20Il est peu probable que le jeune marchand lubeckois soit venu en France pour faire son apprentissage marchand, même si on peut relever des jeunes hommes qui, ayant passé la vingtaine d’années, viennent perfectionner leur formation dans les comptoirs bordelais33. Dans le cas du jeune Woldt, nous avons plutôt à faire à un marchand qui avait été parfaitement formé au négoce dans le comptoir de la firme paternelle à Lubeck. La maison Woldt de Lubeck entretient des relations avec Bordeaux depuis au moins 1686 et a ainsi déjà une bonne expérience dans le commerce des vins34. L’arrivée de Nicolas à Bordeaux correspond ainsi à une stratégie d’expansion de la maison paternelle qui dispose dorénavant d’un représentant sur la place aquitaine.
21Comme la plupart des commissionnaires du Nord, Nicolas Woldt est établi au faubourg des Chartrons.
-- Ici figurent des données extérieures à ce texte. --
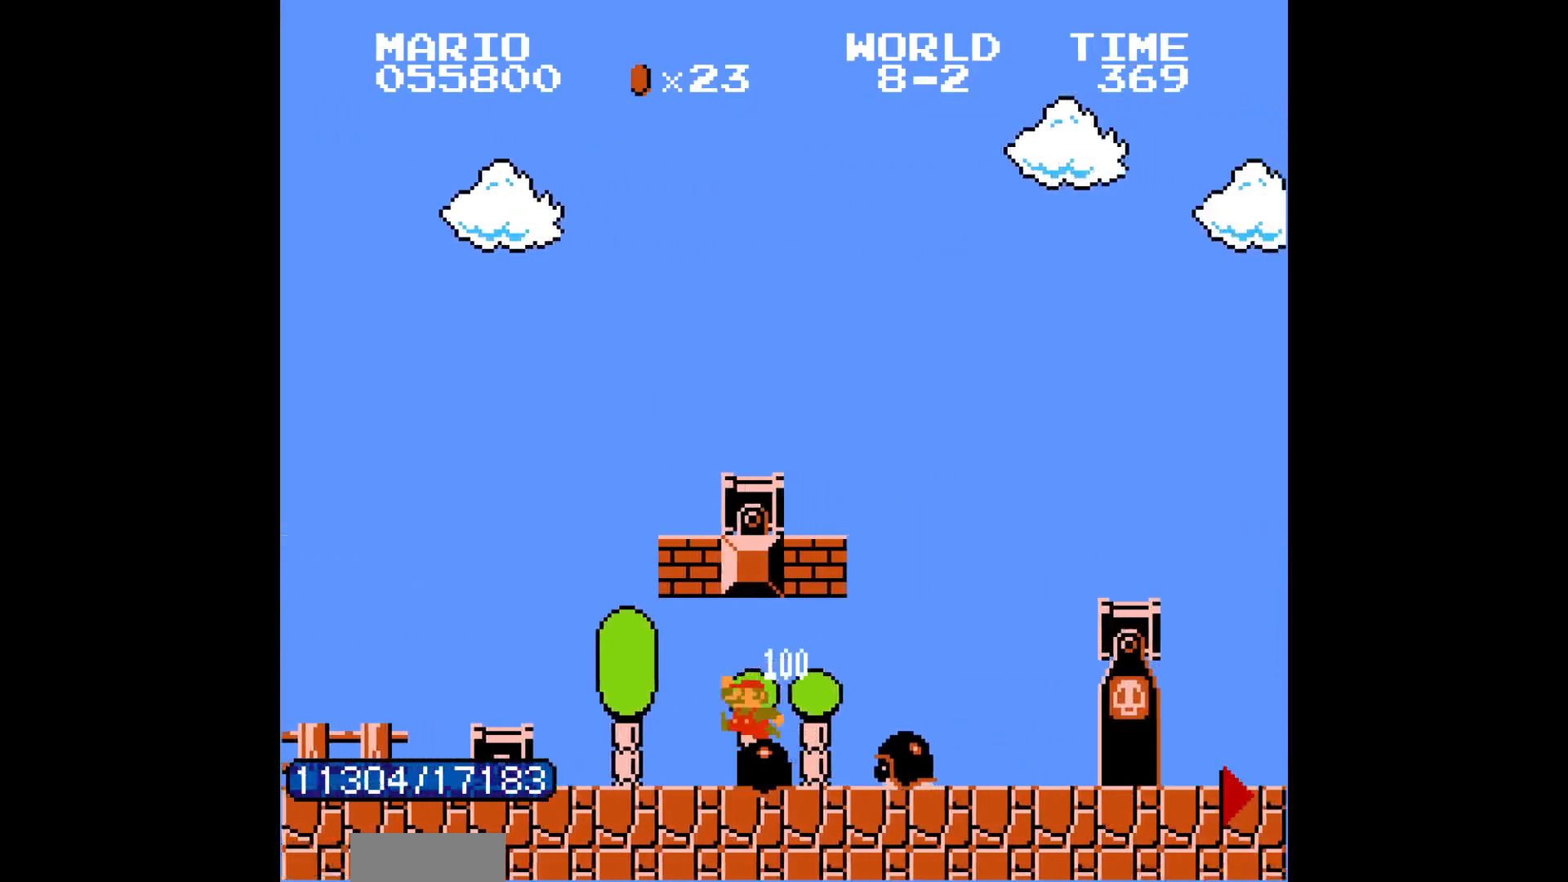
{"buttons": ["B", "DPAD_RIGHT"], "events": []}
Il semble que le jeune Lubeckois ne se soit pas installé à Bordeaux dans une perspective de courte durée. En tant que locataire d’une maison et d’un chai dont le loyer s’élève à 500 livres tournois par an, il fait renouveler le bail en 1709 pour neuf années consécutives35. L’année suivante, il prête 5 600 livres tournois à Jean Pichon, maître boulanger, pour la construction d’un chai avec deux chambres, une cuisine, un salon et une chambre à coucher à proximité de sa maison ; en contrepartie, Nicolas Woldt a le droit d’occuper ce nouveau chai à titre gratuit pendant neuf ans36.
22Il s’entend que Nicolas Woldt, au début de sa carrière, n’est que locataire aux Chartrons. D’autres commissionnaires allemands fortunés, établis depuis plus longue date, tel Jean Baumgaerten font construire des maisons et même ouvrir des rues dans ce quartier marchand en gestation. Mais Woldt dispose néanmoins d’un cadre immobilier qui lui permet de se consacrer convenablement à son activité de négociant. Les chais, entrepôts caractéristiques de Bordeaux, y jouent un rôle de premier ordre pour le stockage des « vendanges, des vins et autres marchandises », ainsi que pour les travaux de vinification et de la distillation des eaux-de-vie, très appréciées sur les marchés du Nord.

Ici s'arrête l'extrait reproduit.